Flint – It was standing room only last week at Kettering University’s McKinnon Theater.
More than 500 people showed up hoping to help in the search for a cure for fibromyalgia, a disease of unknown origin that causes body pain, chronic fatigue, sleeplessness and cognitive dysfunction, especially in women.
Dr. Jeff Hargrove, who is leading the clinical trial on fibromyalgia treatment, said the school has received calls from across the country – and people are still calling.
“My phone is busy,” Hargrove said. “I have a backlog of telephone calls, e-mails, regular mails, and I do wish to and like to respond.

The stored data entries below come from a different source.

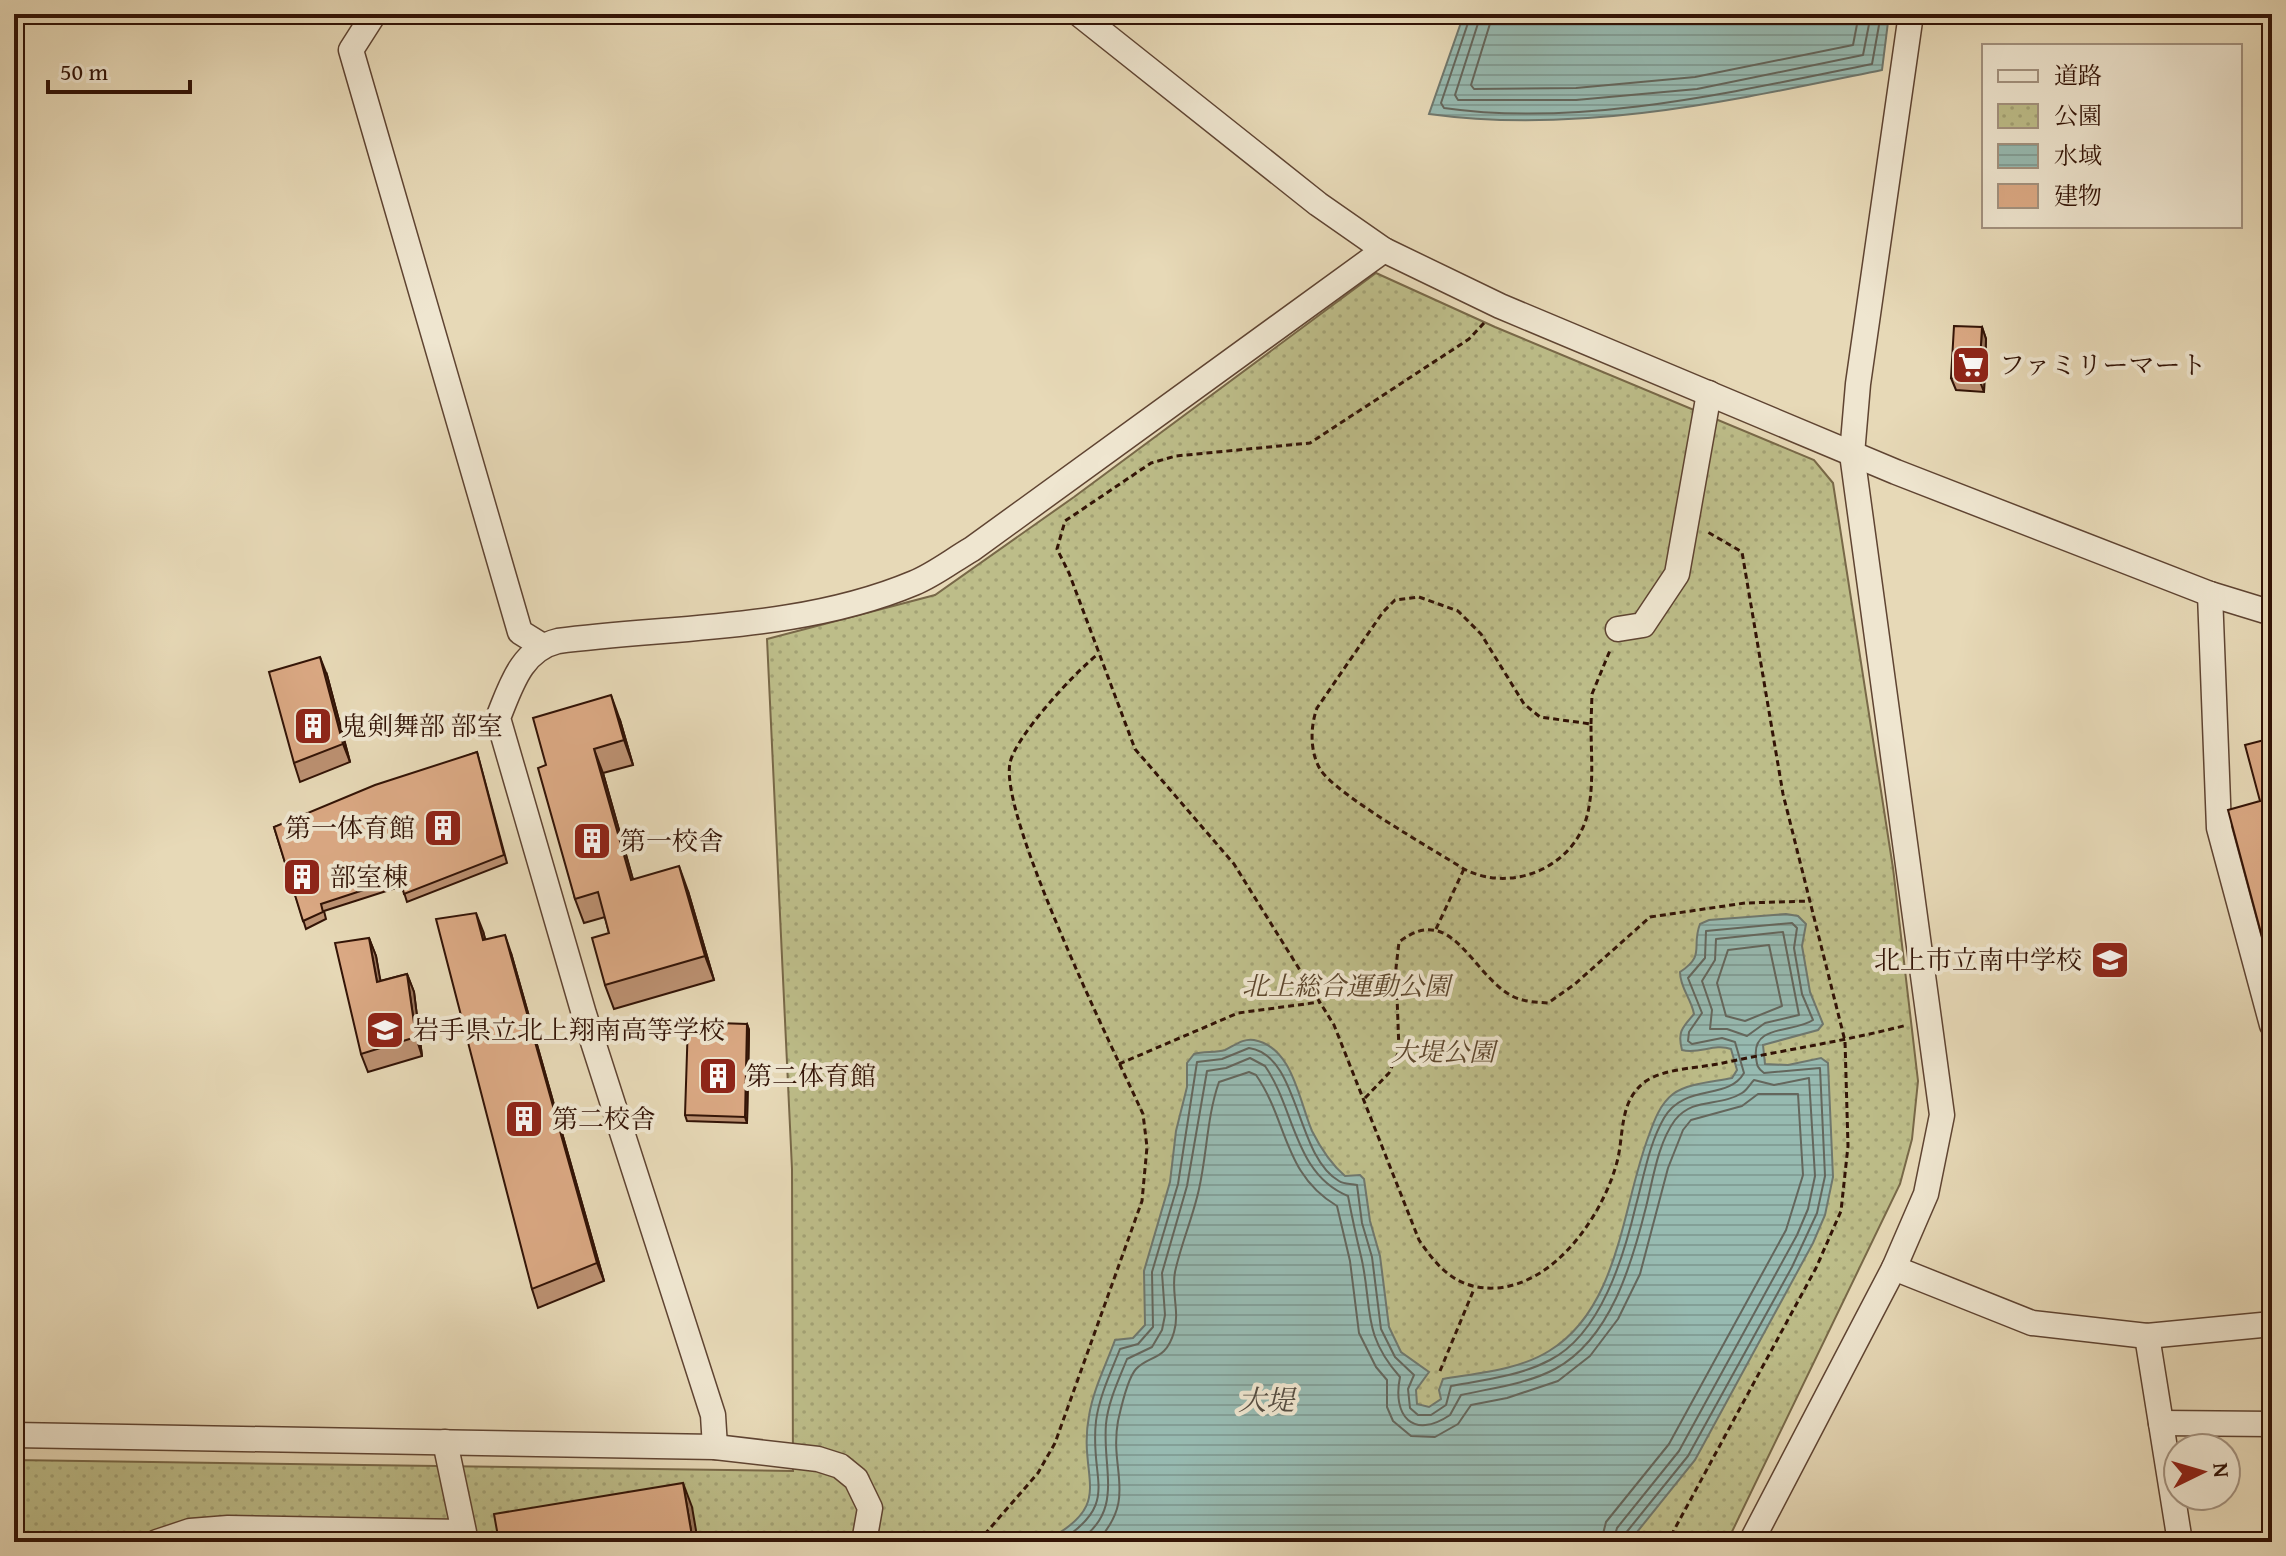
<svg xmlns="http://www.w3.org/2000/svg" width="2286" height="1556" font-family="'Gentium Book Plus','Noto Serif JP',serif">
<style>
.park{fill:url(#park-dots);stroke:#786848;stroke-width:2}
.water{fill:url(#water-rules);stroke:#6f776d;stroke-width:2}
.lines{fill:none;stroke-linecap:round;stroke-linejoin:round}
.shore{stroke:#64665c;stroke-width:2}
.minor-casing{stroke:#5f4432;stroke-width:27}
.path{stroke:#321306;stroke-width:3;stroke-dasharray:6 4;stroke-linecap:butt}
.minor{stroke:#efe6d0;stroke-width:24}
.wall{fill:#bc9172;stroke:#321306;stroke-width:2}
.shaded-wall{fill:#99765c;stroke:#321306;stroke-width:2}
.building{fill:#dba984;stroke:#321306;stroke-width:2}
.labels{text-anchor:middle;stroke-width:8;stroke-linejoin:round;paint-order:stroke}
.poi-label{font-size:26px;fill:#321306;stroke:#efe6d0;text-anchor:start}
.park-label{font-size:26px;font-style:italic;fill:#5c462d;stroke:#efe6d0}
.water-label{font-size:28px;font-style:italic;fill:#554d42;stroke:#efe6d0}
</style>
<defs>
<pattern id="park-dots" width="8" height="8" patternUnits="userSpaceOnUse" patternTransform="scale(2)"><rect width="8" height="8" fill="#bdbd89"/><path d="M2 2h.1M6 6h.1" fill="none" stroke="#a3a275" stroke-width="1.8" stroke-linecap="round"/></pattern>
<pattern id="water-rules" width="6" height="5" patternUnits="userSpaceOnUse" patternTransform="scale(2)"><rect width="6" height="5" fill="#97bab1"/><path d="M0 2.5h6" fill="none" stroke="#839f97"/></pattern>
</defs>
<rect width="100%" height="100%" fill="#e7d9b7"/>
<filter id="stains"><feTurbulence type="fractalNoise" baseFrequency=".0025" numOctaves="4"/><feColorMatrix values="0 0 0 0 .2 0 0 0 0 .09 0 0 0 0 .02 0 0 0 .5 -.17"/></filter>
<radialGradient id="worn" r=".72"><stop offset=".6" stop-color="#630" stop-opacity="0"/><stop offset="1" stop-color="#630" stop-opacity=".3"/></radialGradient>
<polygon class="park" points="1376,273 1495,327 1814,460 1833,483 1893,868 1918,1081 1912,1139 1900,1184 1727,1542 14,1542 14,1460 793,1471 792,1169 767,639 935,595 1074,497"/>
<g class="water">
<path d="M1464,14H1889L1882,70C1734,100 1581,135 1429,114Z"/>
<path d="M1786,914L1798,916L1806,924L1802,946L1810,992L1823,1024L1818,1030L1763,1045L1765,1064L1788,1065L1821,1058L1828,1063L1833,1177L1825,1215L1813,1243L1695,1460L1629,1542H1043C1119,1504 1077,1479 1089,1416C1093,1390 1106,1365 1115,1340L1133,1338L1145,1325L1144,1271L1170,1182L1176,1131L1187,1087V1063L1194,1054C1204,1051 1215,1053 1225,1050C1234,1046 1243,1038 1254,1040C1293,1047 1299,1101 1312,1131C1320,1147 1331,1164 1345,1176L1360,1175L1364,1179L1370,1221L1380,1256L1389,1327L1401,1352L1429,1372L1416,1390L1417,1404L1429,1407L1441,1399L1439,1390L1443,1379C1477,1373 1519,1370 1549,1351C1620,1308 1622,1205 1649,1135C1654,1121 1660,1104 1673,1094C1688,1083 1714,1082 1732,1078L1737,1070L1731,1049C1714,1043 1698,1055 1682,1050C1677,1031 1683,1027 1694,1014C1691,998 1680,988 1680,972C1706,955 1691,947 1700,924L1709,920Z"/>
</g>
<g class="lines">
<g class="shore">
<path d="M1471,14L1441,103L1444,108C1582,128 1737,91 1872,64L1881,14"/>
<polyline points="1481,14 1455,95 1458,100 1576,100 1697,89 1863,55 1871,14"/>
<polyline points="1493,14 1471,85 1474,89 1576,88 1695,77 1853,45 1859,14"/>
<polygon points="1783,932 1799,1015 1765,1023 1747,1036 1727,1029 1710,1029 1712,1010 1702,981 1715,960 1716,939"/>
<polygon points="1769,945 1782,1006 1745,1021 1726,1016 1717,983 1728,950"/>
<path d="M1059,1542C1122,1502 1089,1481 1096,1421C1099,1397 1111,1372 1120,1349L1138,1344L1153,1327L1152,1272L1178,1184L1197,1062L1222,1059L1249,1048C1300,1055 1295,1156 1339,1181C1345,1185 1351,1183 1357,1185L1362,1223L1372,1257L1381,1329L1395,1357L1414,1375L1408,1389L1410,1408L1418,1415H1431L1446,1405L1451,1386C1484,1380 1520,1376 1550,1360C1601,1334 1624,1256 1636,1205C1644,1176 1649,1144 1664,1118C1684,1083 1728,1101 1744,1073L1735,1042L1722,1038L1692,1044L1688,1041L1689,1032L1702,1013L1688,978L1705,958L1706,931L1792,923L1797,928L1794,948L1802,994L1813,1020C1794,1033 1752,1024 1756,1057C1757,1065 1757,1068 1764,1073L1820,1068L1825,1176L1817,1213L1792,1267L1688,1456L1625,1534L1623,1542"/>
<path d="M1077,1542C1125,1511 1102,1470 1106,1424C1108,1402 1119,1379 1127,1359L1152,1347L1162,1330L1165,1315L1162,1273L1187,1186L1207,1071L1226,1068L1250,1058L1265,1066C1295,1109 1294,1174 1348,1196C1352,1217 1356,1236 1361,1256C1373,1307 1361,1333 1400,1377C1392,1416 1413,1440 1450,1415L1461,1395C1492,1388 1527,1384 1555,1369C1611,1339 1632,1263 1646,1207C1653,1179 1658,1143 1675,1120C1693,1097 1720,1107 1742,1093C1747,1090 1750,1084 1754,1080L1774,1085L1809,1078L1815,1176L1808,1209L1797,1235L1679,1451L1617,1528L1613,1542"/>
<path d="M1097,1542C1138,1496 1109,1472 1118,1421C1121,1408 1127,1379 1136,1369C1149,1355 1166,1361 1174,1332C1180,1312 1171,1292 1175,1272C1181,1244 1193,1217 1199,1189C1207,1154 1207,1116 1219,1082L1249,1072L1256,1075C1288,1121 1283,1174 1337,1206L1350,1261L1359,1333L1376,1367L1387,1380V1407L1393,1421L1411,1436L1435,1437L1458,1424L1471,1405L1507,1398L1558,1381L1590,1356L1618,1319L1640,1274L1668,1168L1683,1130L1691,1120L1742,1106L1758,1094H1798L1803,1175L1786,1230L1669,1444L1606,1522L1601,1542"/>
</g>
<g class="minor-casing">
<g id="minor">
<polyline points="374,14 351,50 520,632 541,645"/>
<polyline points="1079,14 1318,204 1384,250 1500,306 1896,472 2210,594 2272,613"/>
<polyline points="2210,594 2219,828 2272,1025"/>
<polyline points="1618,629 1643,625 1677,574 1709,393"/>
<polyline points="1894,1268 2032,1323 2147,1336 2272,1324"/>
<polyline points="2147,1336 2180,1542"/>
<polyline points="2161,1423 2272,1424"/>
<polyline points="14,1435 715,1447 818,1459 840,1466 856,1479 870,1508 864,1542"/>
<path d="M715,1447L713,1415L584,1014L498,718C511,686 521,650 558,641C677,626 802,630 914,583C934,575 953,560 972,549L1384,250"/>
<polyline points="157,1542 190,1531 228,1528 464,1532 445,1442"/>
<polyline points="1751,1542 1894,1268 1926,1194 1942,1115 1852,454 1858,384 1911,14"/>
</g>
</g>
<g class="path">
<path d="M1484,323L1469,339L1310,443L1176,456L1151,463L1065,521L1057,549L1069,573L1135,749L1234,864L1334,1025L1419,1240C1439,1270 1459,1290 1496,1288C1557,1284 1605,1212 1618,1158C1624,1129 1620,1100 1646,1081C1666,1068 1700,1068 1723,1063C1784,1050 1846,1041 1907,1025"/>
<path d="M1419,597L1458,611L1481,634L1524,704L1540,717L1591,724C1591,753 1594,784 1588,812C1576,867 1512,894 1464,869C1434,850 1335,794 1320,769C1310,752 1310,727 1317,708L1383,612L1395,600Z"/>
<polyline points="1591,724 1592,694 1611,648"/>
<polyline points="1436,929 1464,869"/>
<polyline points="1119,1064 1238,1013 1320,1002"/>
<path d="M1365,1098L1389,1073L1399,1051L1396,968L1399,942C1452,901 1471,974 1512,996C1523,1002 1536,1002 1548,1003L1575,984L1650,917L1745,903L1811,901"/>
<polyline points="1440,1371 1474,1289"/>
<polyline points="1673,1532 1696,1542"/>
<path d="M978,1542L1038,1473L1055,1443L1142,1201L1147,1147L1143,1114C1115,1053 999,817 1010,763C1015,737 1075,672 1097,655"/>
<polyline points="1663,1542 1673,1532 1816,1268 1841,1211 1848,1146 1845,1041 1783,794 1742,552 1706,531"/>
</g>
<use href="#minor" class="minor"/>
</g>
<g class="wall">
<polygon points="1982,327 1986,339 1984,392 1956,390 1951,378"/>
<polygon points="327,675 350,762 300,782 294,763"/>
<polygon points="620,720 633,765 603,773 633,880 688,891 714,980 614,1009 605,985 609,933 605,917 584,923 575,899 546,765"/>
<polygon points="477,752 507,863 407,902 402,886 324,911 326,919 306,929 274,827"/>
<polygon points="483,931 485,939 511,953 604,1281 538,1308 532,1289"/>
<polygon points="369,938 376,956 380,981 407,974 414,992 422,1056 368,1072 361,1054"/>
<polygon points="747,1024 749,1030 747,1123 687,1121 685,1115"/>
</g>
<g class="shaded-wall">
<polygon points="1982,327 1986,339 1984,392 1979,379"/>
<polygon points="320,657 327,675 350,762 343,744"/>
<polygon points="611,695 620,720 633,765 624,740"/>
<polygon points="594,749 603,773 640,904 631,880"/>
<polygon points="679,866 688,891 714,980 705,956"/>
<polygon points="476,913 483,931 490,958 483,940"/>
<polygon points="505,935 511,953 604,1281 597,1263"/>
<polygon points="369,938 376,956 384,1000 377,982"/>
<polygon points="407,974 414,992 422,1056 416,1037"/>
<polygon points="747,1024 749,1030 747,1123 745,1117"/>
<polygon points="683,1483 692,1507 698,1542 693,1542"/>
</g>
<g class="building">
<polygon points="1954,326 1982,327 1979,379 1951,378"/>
<polygon points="320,657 343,744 294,763 269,672"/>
<polygon points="611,695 624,740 594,749 631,880 679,866 705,956 605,985 592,938 609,933 598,892 575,899 538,768 546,765 533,718"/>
<polygon points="2272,738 2272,974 2228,810 2260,801 2245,745"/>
<polygon points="477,752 504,855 404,894 400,878 321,904 323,912 303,921 274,827 375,785"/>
<polygon points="476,913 483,940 505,935 597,1263 532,1289 436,919"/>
<polygon points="369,938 377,982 407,974 416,1037 361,1054 335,943"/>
<polygon points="688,1022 747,1024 745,1117 685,1115"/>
<polygon points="683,1483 693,1542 499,1542 494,1514"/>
</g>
<defs>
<g id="supermarket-square" transform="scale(2)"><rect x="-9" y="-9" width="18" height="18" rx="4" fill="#8f2418" stroke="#efe6d0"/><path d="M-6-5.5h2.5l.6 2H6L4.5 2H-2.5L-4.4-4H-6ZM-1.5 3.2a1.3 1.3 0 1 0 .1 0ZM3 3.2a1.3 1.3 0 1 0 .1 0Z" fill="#fff"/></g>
<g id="building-square" transform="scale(2)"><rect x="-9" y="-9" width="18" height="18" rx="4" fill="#8f2418" stroke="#efe6d0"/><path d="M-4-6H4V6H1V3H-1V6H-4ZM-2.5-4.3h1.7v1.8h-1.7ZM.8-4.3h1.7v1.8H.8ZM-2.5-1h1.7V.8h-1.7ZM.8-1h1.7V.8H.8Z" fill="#fff"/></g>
<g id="school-square" transform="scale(2)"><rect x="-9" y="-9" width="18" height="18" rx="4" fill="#8f2418" stroke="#efe6d0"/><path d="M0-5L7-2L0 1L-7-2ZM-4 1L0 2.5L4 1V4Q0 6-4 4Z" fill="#fff"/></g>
</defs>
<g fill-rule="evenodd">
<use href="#supermarket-square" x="1971" y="365"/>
<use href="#building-square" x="313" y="726"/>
<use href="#building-square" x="443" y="828"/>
<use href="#building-square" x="592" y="841"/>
<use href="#building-square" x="302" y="877"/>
<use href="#school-square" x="2110" y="960"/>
<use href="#school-square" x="385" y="1030"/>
<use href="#building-square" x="718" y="1076"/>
<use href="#building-square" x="524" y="1119"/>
</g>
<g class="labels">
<g class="poi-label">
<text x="1999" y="374">ファミリーマート</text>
<text x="341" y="735">鬼剣舞部 部室</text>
<text x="415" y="837" text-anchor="end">第一体育館</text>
<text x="620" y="850">第一校舎</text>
<text x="330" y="886">部室棟</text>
<text x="2082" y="969" text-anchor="end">北上市立南中学校</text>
<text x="413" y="1039">岩手県立北上翔南高等学校</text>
<text x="746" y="1085">第二体育館</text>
<text x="552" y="1128">第二校舎</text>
</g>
<g class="park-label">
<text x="1346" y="995">北上総合運動公園</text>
<text x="1443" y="1061">大堤公園</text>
</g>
<g class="water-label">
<text x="1266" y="1410">大堤</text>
</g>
</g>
<rect width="2286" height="1556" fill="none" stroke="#e7d9b7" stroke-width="48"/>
<rect x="16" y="16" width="2254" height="1524" fill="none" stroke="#321306" stroke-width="4"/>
<rect x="24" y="24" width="2238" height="1508" fill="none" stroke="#321306" stroke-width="2"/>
<rect x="1982" y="44" width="260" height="184" fill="#efe6d0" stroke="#a3927f" stroke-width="2"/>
<rect x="1998" y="70" width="40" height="12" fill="#efe6d0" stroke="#a3927f" stroke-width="2"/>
<text x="2054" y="84" font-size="24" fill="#321306">道路</text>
<rect x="1998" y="104" width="40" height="24" fill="url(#park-dots)" stroke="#a3927f" stroke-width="2"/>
<text x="2054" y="124" font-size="24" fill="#321306">公園</text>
<rect x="1998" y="144" width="40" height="24" fill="url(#water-rules)" stroke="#a3927f" stroke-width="2"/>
<text x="2054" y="164" font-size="24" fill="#321306">水域</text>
<rect x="1998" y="184" width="40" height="24" fill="#dba984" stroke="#a3927f" stroke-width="2"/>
<text x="2054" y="204" font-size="24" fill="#321306">建物</text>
<g transform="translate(2202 1472) rotate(85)"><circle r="38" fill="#efe6d0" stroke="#a3927f" stroke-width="2"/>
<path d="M0-6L14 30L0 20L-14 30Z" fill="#8f2418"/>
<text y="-12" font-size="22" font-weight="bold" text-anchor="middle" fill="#321306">N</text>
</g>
<path d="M48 80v12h142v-12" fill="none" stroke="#321306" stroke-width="4"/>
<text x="60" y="80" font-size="24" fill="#321306" stroke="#efe6d0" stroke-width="6" paint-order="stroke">50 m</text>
<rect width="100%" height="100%" filter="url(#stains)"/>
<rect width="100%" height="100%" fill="url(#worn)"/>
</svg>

But it’s going to take so long to do it, frankly, I’m afraid half of the county will be annoyed.”
People who contact the team will receive an informational kit in the mail. The packet includes an application that must be completed and returned.
Hargrove said applicants will be interviewed before the study’s 160 participants are chosen.
“It’ll take time,” he said. “We’re just getting all the names we possibly can. We expect to start interviewing sometime in the spring. Our goal is to start the research this summer.”
Kettering and McLaren Regional Medical Center are coordinating the study with researchers in Washington, D.C., and Atlanta. Similar studies have been conducted in other cities, but the three-month trial is the first of its kind in Michigan.
“There’s such a tremendous need for this kind of relief,” he said. “In our area alone, 18,000 are unfortunately running around with these diagnoses (of fibromyalgia). And then a lot of people aren’t told what to do from there.”
Those eligible for the Kettering clinical trial must be age 18-62 and have a diagnosis of fibromyalgia using the American College of Rheumatology criteria. Those criteria state a person is considered to have fibromyalgia if he or she has widespread pain and tenderness in 11 of 18 specific “tender points.”
Tender points are parts of the body that support and move bones, such as the neck, spine, shoulders and hips. Those selected will help the group examine the use of neurostimulation, or low-level electrical pulses, to treat chronic pain. An estimated 3 million to 6 million Americans have the illness.
“We’re looking to go beyond this study and develop a clinical entity, clinical research and practice at the university,” Hargrove said. “What we’re doing with the study is one thing, but that’s just 160 people. There are thousands who need help. That’s my long-term goal.”